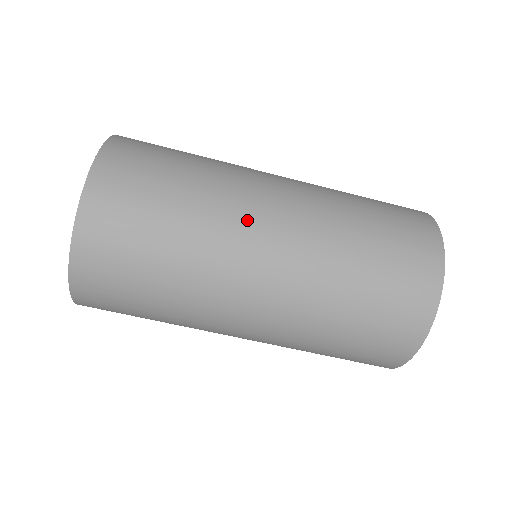
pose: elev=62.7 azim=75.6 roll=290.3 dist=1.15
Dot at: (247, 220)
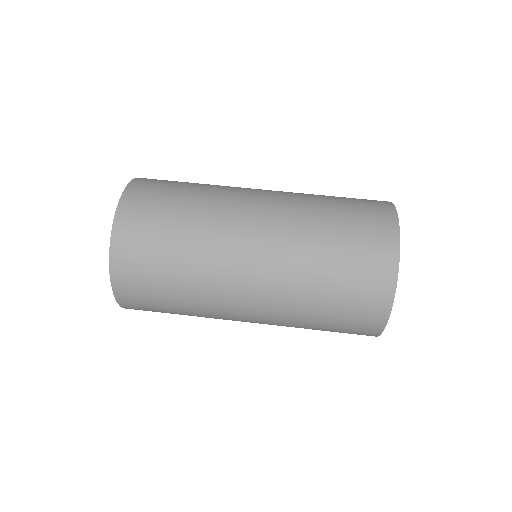
Dot at: (237, 206)
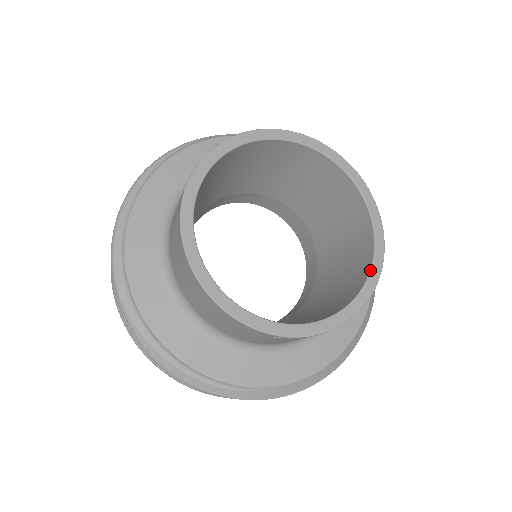
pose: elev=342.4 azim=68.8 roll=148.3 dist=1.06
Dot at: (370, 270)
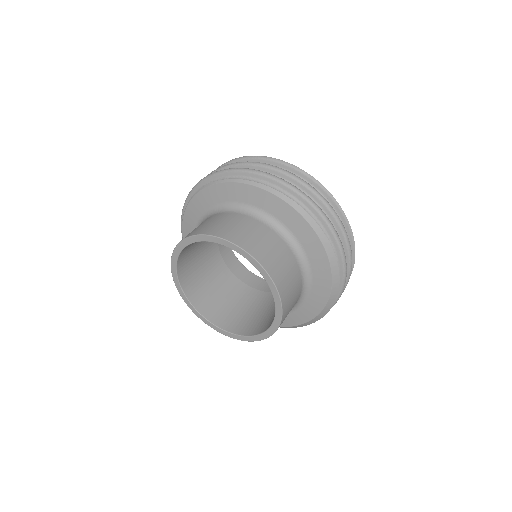
Dot at: (263, 332)
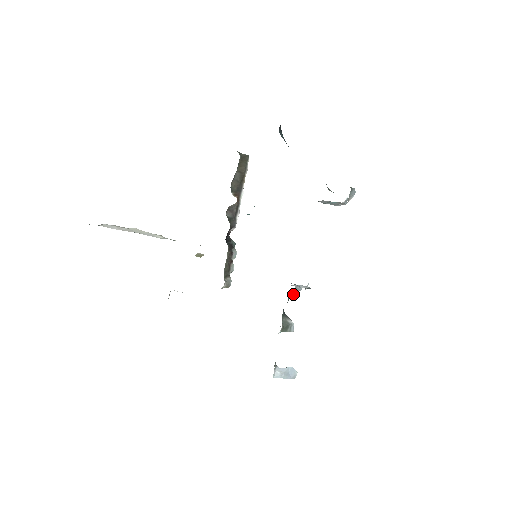
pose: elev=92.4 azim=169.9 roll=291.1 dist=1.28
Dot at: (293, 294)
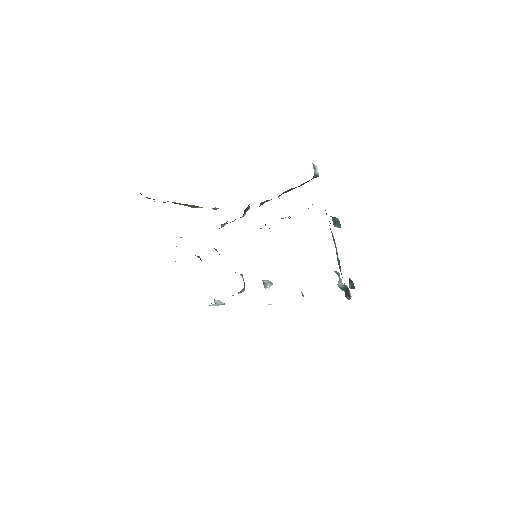
Dot at: occluded
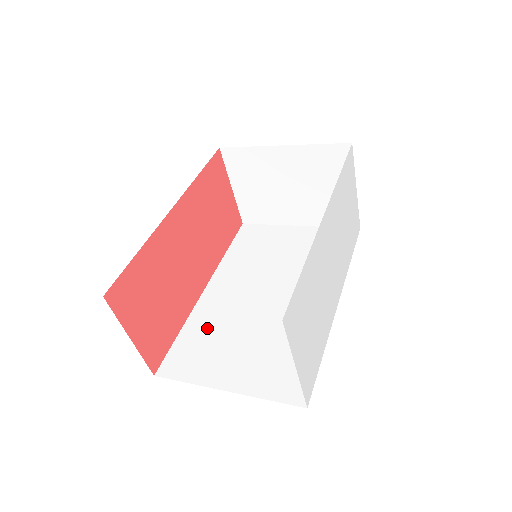
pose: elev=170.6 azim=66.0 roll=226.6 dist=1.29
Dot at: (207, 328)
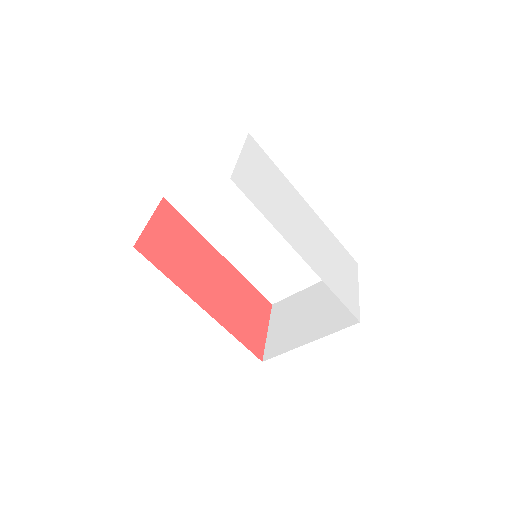
Dot at: occluded
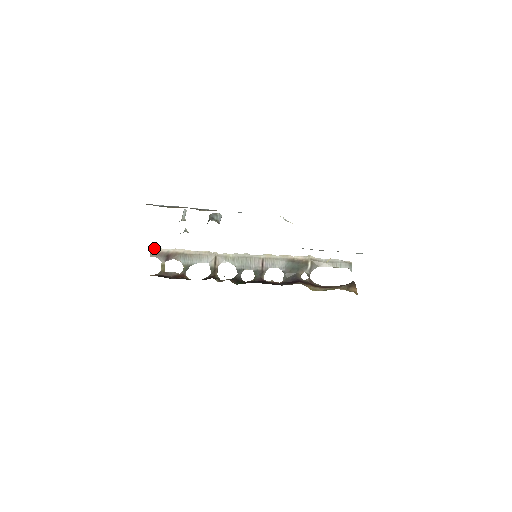
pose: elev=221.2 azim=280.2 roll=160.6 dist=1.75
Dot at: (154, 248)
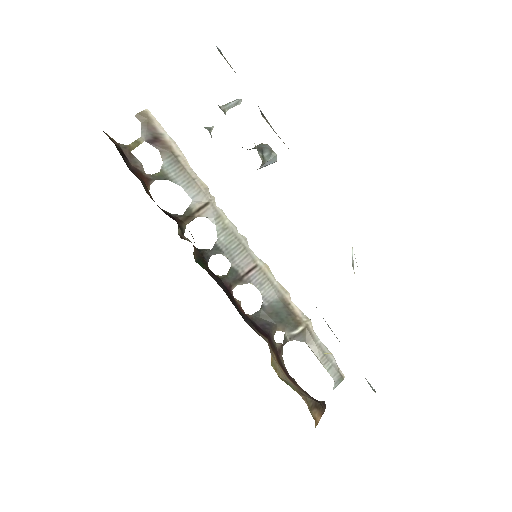
Dot at: occluded
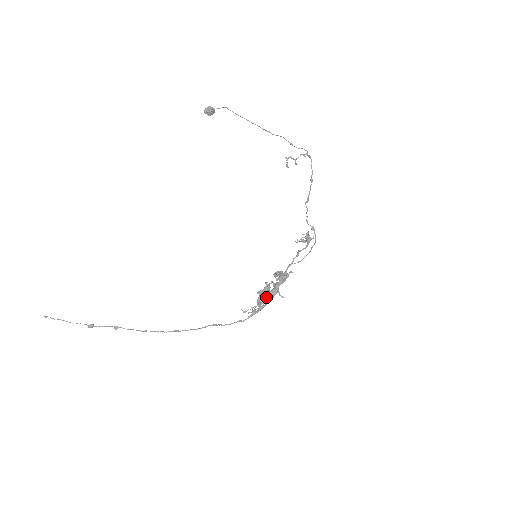
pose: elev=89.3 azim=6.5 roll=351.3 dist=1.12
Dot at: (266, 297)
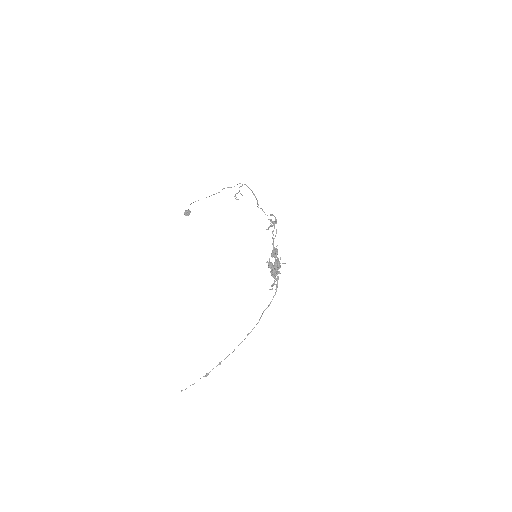
Dot at: (273, 270)
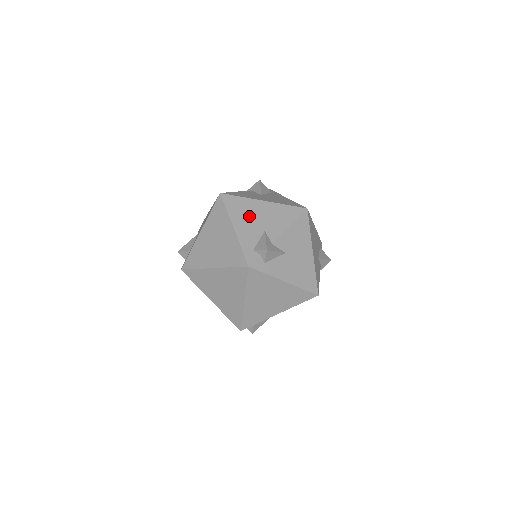
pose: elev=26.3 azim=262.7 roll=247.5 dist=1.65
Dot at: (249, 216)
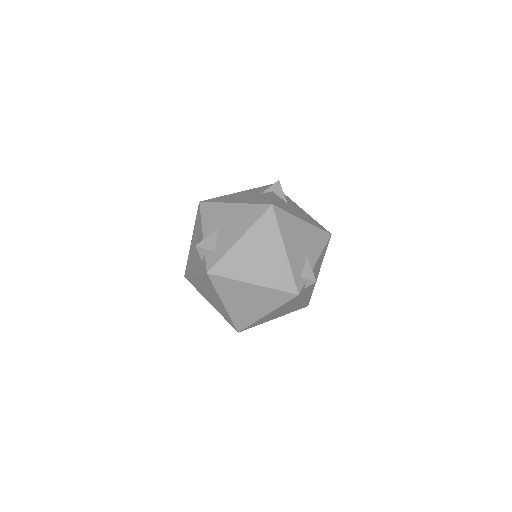
Dot at: (295, 237)
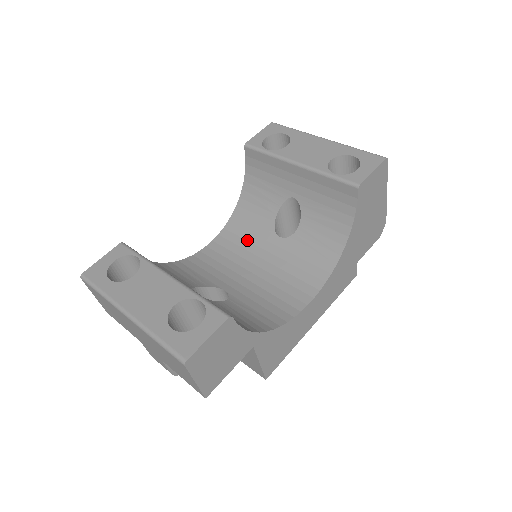
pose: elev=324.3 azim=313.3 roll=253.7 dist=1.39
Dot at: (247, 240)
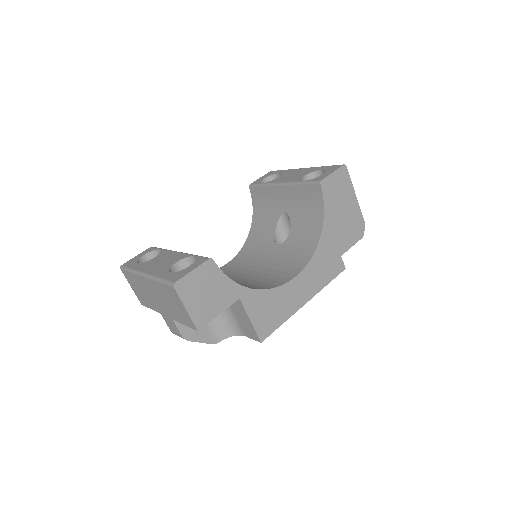
Dot at: (255, 254)
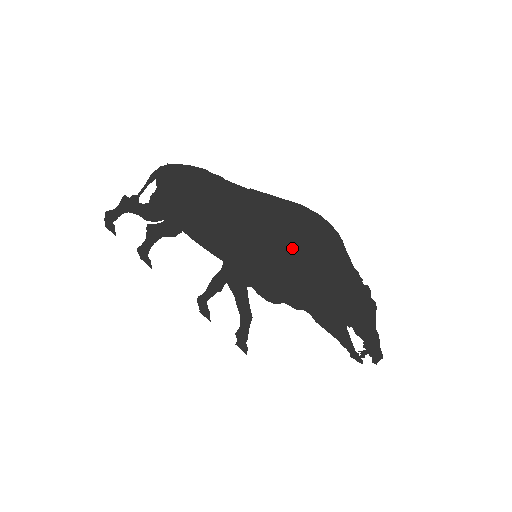
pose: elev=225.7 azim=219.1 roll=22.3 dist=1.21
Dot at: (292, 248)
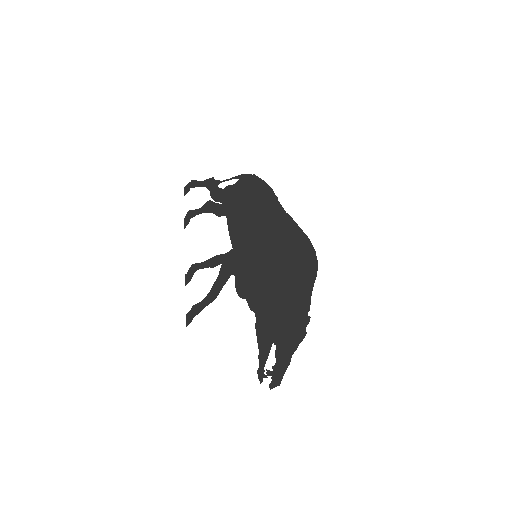
Dot at: (282, 263)
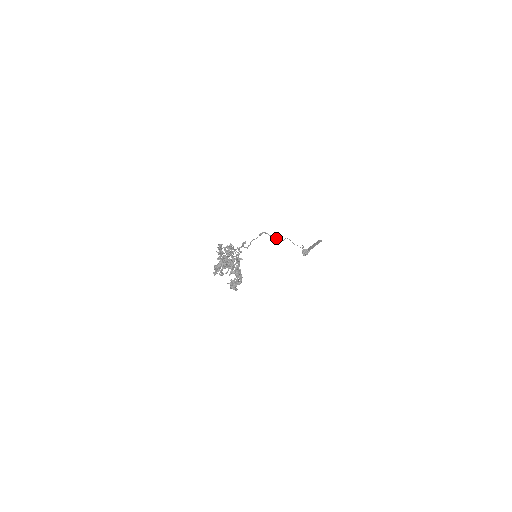
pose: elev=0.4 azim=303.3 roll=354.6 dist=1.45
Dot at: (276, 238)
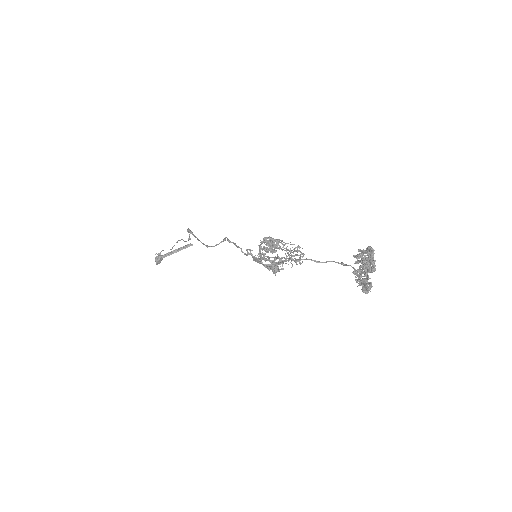
Dot at: (190, 238)
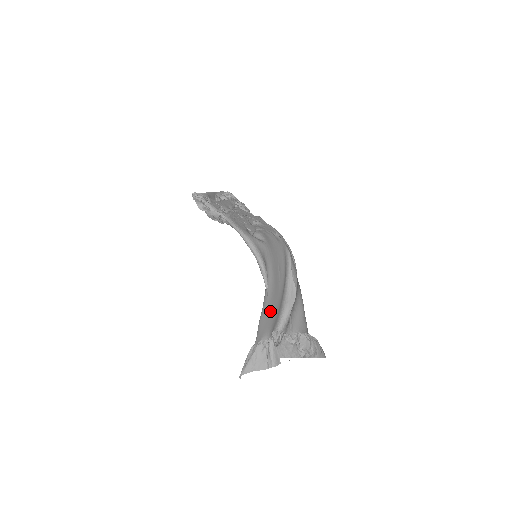
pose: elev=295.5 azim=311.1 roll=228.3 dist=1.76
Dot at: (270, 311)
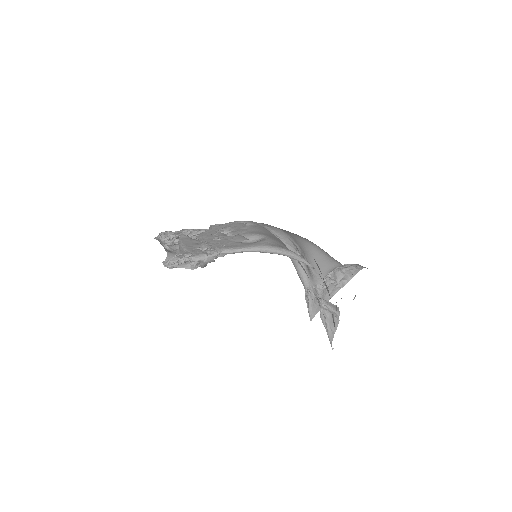
Dot at: occluded
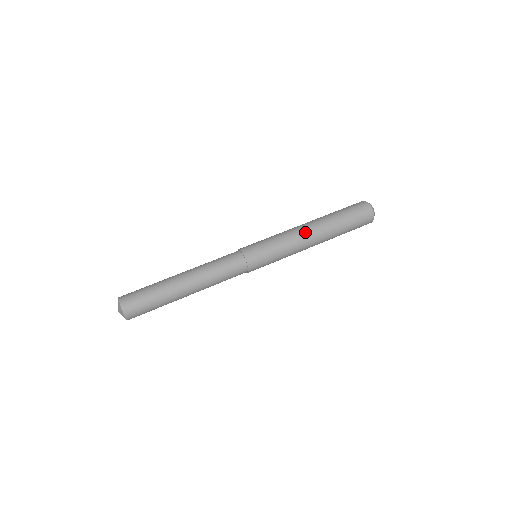
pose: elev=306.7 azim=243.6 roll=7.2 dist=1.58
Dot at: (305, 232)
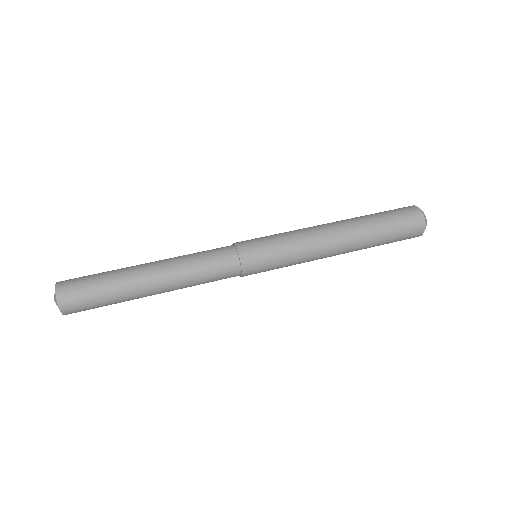
Dot at: (323, 226)
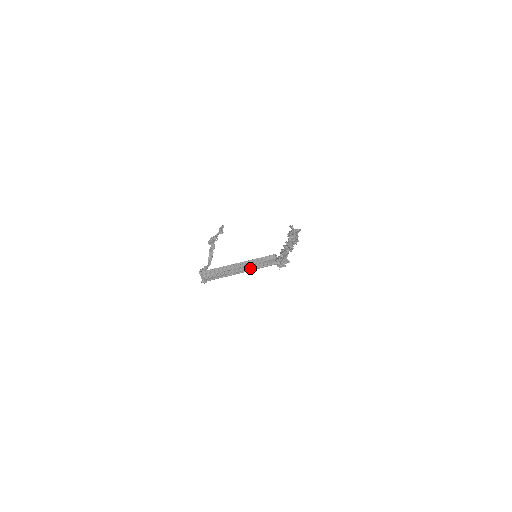
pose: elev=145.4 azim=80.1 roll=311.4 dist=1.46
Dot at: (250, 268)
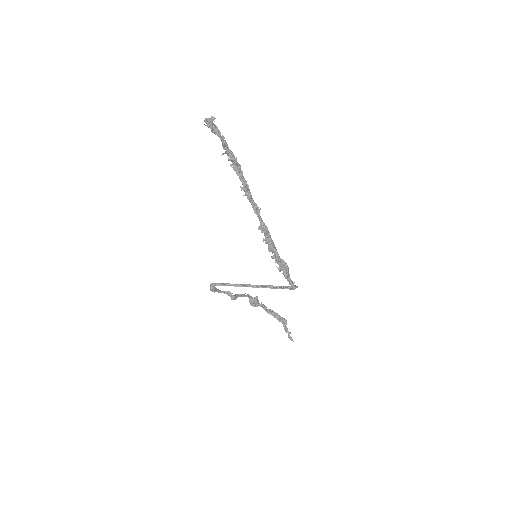
Dot at: (261, 287)
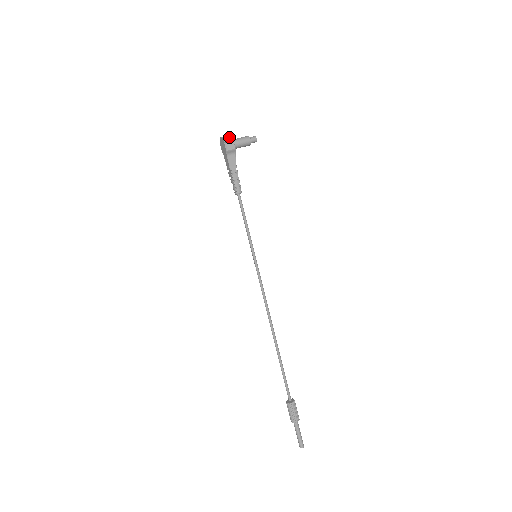
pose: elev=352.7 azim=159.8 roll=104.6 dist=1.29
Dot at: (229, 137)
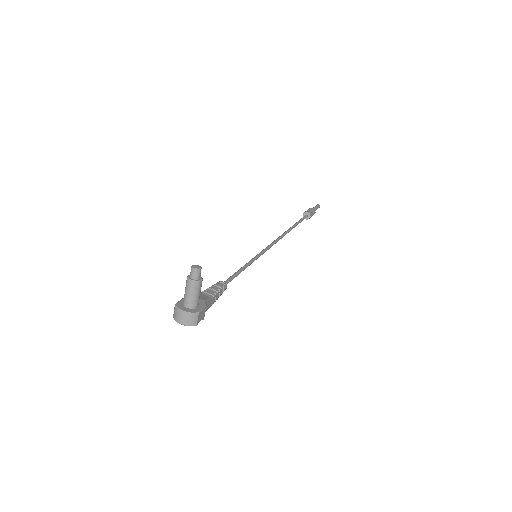
Dot at: (194, 318)
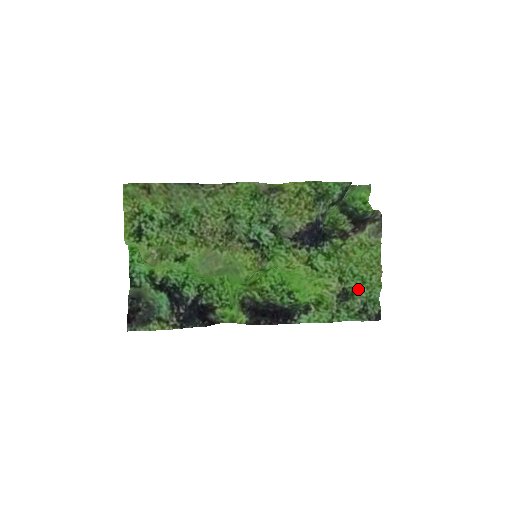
□ □ □ □ □ □ □
◆ To be done ◆
Copy out every line of the records above word for word, leaving out the pictures.

◆ Solution for this problem ◆
pose: elev=62.7 azim=75.6 roll=290.3 dist=1.15
Dot at: (247, 220)
Dot at: (237, 206)
pose: elev=342.4 azim=68.8 roll=148.3 dist=1.06
Dot at: (370, 270)
Dot at: (263, 332)
pose: elev=92.4 azim=169.9 roll=291.1 dist=1.28
Dot at: (293, 294)
Dot at: occluded
pose: elev=170.6 azim=66.0 roll=226.6 dist=1.29
Dot at: (207, 328)
Dot at: occluded
pose: elev=221.2 azim=280.2 roll=160.6 dist=1.75
Dot at: (154, 248)
Dot at: occluded
pose: elev=89.3 azim=6.5 roll=351.3 dist=1.12
Dot at: (266, 297)
Dot at: (273, 270)
pose: elev=26.3 azim=262.7 roll=247.5 dist=1.65
Dot at: (249, 216)
Dot at: (295, 237)
pose: elev=324.3 azim=313.3 roll=253.7 dist=1.39
Dot at: (247, 240)
Dot at: (255, 254)
pose: elev=225.7 azim=219.1 roll=22.3 dist=1.21
Dot at: (292, 248)
Dot at: (282, 263)
pose: elev=0.4 azim=303.3 roll=354.6 dist=1.45
Dot at: (276, 238)
Dot at: (190, 238)
pose: elev=295.5 azim=311.1 roll=228.3 dist=1.76
Dot at: (270, 311)
Dot at: occluded
pose: elev=306.7 azim=243.6 roll=7.2 dist=1.58
Dot at: (305, 232)
Dot at: (323, 226)
pose: elev=145.4 azim=80.1 roll=311.4 dist=1.46
Dot at: (250, 268)
Dot at: (261, 287)
pose: elev=352.7 azim=159.8 roll=104.6 dist=1.29
Dot at: (229, 137)
Dot at: (194, 318)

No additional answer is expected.